◆ Brief ◆
How many lines in the data below contain the string "Infos", with uppercase and lowercase treated as different? Answer with the number only.

Stored data entries:
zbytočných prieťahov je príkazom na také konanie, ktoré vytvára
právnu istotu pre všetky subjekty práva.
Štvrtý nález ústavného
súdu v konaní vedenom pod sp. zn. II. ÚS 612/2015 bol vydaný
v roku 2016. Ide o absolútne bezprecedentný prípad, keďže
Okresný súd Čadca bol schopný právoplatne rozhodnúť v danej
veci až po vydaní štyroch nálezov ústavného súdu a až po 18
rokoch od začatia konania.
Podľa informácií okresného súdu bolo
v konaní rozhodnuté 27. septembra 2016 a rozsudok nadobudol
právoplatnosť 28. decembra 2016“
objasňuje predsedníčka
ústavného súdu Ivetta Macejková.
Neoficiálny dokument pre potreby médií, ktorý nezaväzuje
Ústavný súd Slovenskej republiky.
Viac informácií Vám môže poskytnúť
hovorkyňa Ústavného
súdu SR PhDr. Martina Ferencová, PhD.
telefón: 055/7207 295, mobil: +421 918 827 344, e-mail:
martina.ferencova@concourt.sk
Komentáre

...

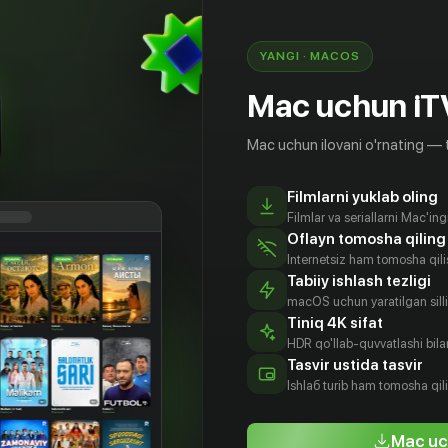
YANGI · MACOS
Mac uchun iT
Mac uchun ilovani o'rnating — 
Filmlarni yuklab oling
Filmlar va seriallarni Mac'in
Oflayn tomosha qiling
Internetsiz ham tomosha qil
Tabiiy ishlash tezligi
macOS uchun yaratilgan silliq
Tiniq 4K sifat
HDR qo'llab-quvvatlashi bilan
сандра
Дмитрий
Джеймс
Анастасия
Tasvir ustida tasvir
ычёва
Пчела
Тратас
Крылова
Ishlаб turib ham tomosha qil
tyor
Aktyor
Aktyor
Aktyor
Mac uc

--

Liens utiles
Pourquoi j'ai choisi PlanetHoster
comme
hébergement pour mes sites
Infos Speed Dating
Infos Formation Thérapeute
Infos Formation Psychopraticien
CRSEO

◆ Final answer ◆
3